"Rebellion permeates all aspects of human life. It originates from the subconscious will of mankind not to surrender to destructive forces. But rebelling is not the same as defining a cause that would improve the quality of human life, or formulating a constructive program of action. Marching in a parade is easier than blazing a trail through a forest or creating a new Jerusalem. Daumier’s hero looks like many rebels in our midst. He is fighting against evil rather than for a well-defined cause. Like most of us, he is a rebel without a program." - So Human an Animal by RenĂ© Dubos
I've always had a rebellious nature. I don't think it's riotous or boisterous; it's more driven and determined. My primary cause has been feminism. My earliest memory of this rebellion was at some extended family gathering, probably Thanksgiving or Christmas. At the end of the meal, I noticed the women go into the kitchen and the men go to the living room. That didn't seem right to me, so I announced that I was not going to the help in the kitchen, I'd hang out with the guys instead. And as I've heard my mother say to me on many occasions, "where do you get these ideas?"
Well, she's not completely blameless. Even though she did a majority of the domestic chores and actually claimed to enjoy cleaning – "it's therapeutic," she says - my mom also balanced being a stay-at-home mom with a part-time nursing career (working the late shift). She was on the cutting edge of childbirth education, bringing couples into our home for Lamaze training when other facilities were unavailable or more likely unwilling to support this radical new approach to childbirth.

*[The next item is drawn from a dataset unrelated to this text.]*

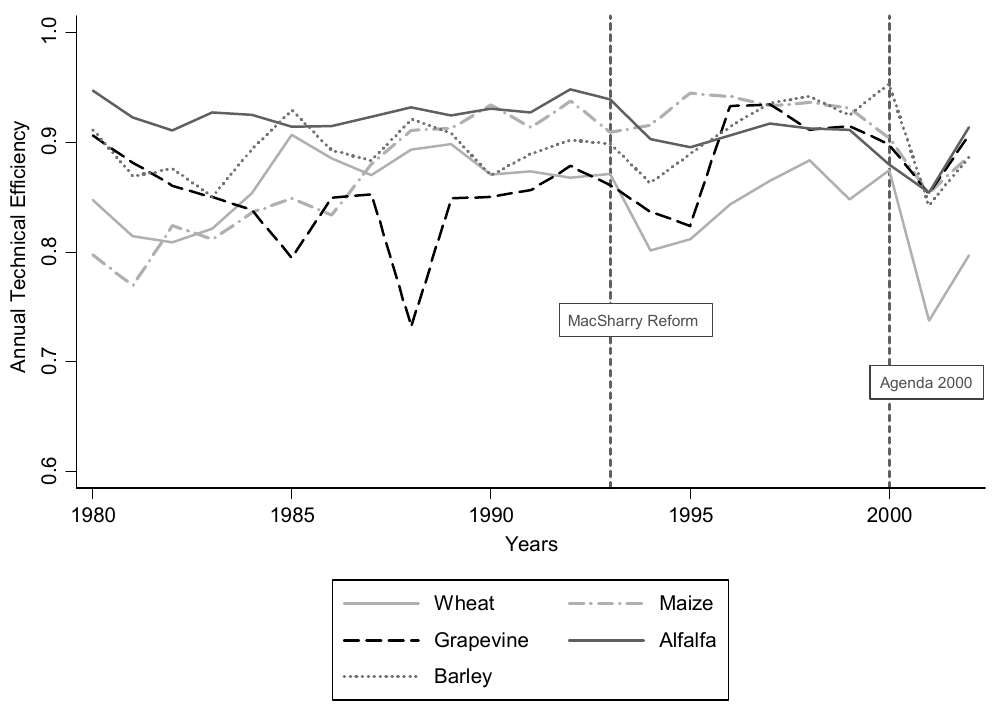
Figure 4. Temporal prediction on average technical efficiency related to PAC policy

My feminist rebellion energized me to excel academically. It drove me into the male-dominated field of computer science. It pushed me up the corporate ladder. It alienated me from religion. Sue Monk Kidd in The Dance of the Dissident Daughter gives a very good description of what this alienation feels like:
"A girl, forming her identity also experiences herself missing from pronouns in scripture, hymns, and prayers. And most of all, as long as God 'himself' is exclusively male, she will experience the otherness, the lessness, of herself; all the pious talk in the world about females being equal to males will fail to compute in the deeper places inside her."
For several years, I was humming along quite nicely in my feminist cause, but then I had a child, left corporate America, turned 40 and had a huge identity crisis. I had done well in a man's world, but now I found myself in the world of motherhood. How was I supposed to excel at something I had no training for? What was happening to my feminist agenda? I thought I was helping to pave the way for the women after me to be treated as equals, but instead I was just playing by the rules of corporate America and they no longer seemed adequate for my life. I felt like a rebel without a clue. I needed to redefine the rules for living my life.
First, I tried finding balance. I searched for the magical formula that would give me just the right balance between family-life, career-life, community-life, volunteer-life and church-life. It felt like a juggling act and when I would get too much of one and not enough of the others, I started feeling out of control and unbalanced. I would lose track of some of the balls. I would have to regroup and try to figure out the formula again. Usually the new formula worked for a time, it was fresh and it was fun and exhilarating! But I would end up in a cycle of trying to arrange the balls just so, putting them up in the air, and juggling them for a while until I started to lose some of them. This strategy for living wasn't working either.
Then I heard an interview on NPR with a soldier in Iraq. He said he had to compartmentalize his soldier-life and his home-life. He gave an example of a cell phone conversation with his wife: she's talking about her "bad" day with the kids and he's thinking about his "bad" day cleaning up dead bodies. Compartmentalization was necessary for him to focus on the task at hand or he might get shot. But the cost is high as it wreaks havoc on relationships because the whole person is never completely present.
It struck me that this is what I've been doing. I hadn't been thinking of it as compartmentalization, but as I was performing my juggling act, I was really assigning out pieces of myself to get the tasks done. When I was working on one task, another part of me was usually occupied with lists that need to be completed for other tasks. I was rarely wholly involved with the task or relationship or situation at hand.
My new cause is wholeness. "There is nothing more important than being fully where we are, in the plain ordinary events, day in and day out. I think women understand that we create change as we live out the experiences of our souls in the common acts of life." Where I used to be like Martha, worried and distracted, I am trying to be more like Mary, taking time to learn about Jesus.
I find my new cause still has room for the frustration I feel toward gender issues found in many religious institutions. Instead of fighting against the male/female stereotypes that have kept me from moving forward in my faith, I feel that God wants me to walk humbly through these human failures and acknowledge them. I believe that God can reorient the whole world from one of inequality to one of equality and I believe God wants you and me to help.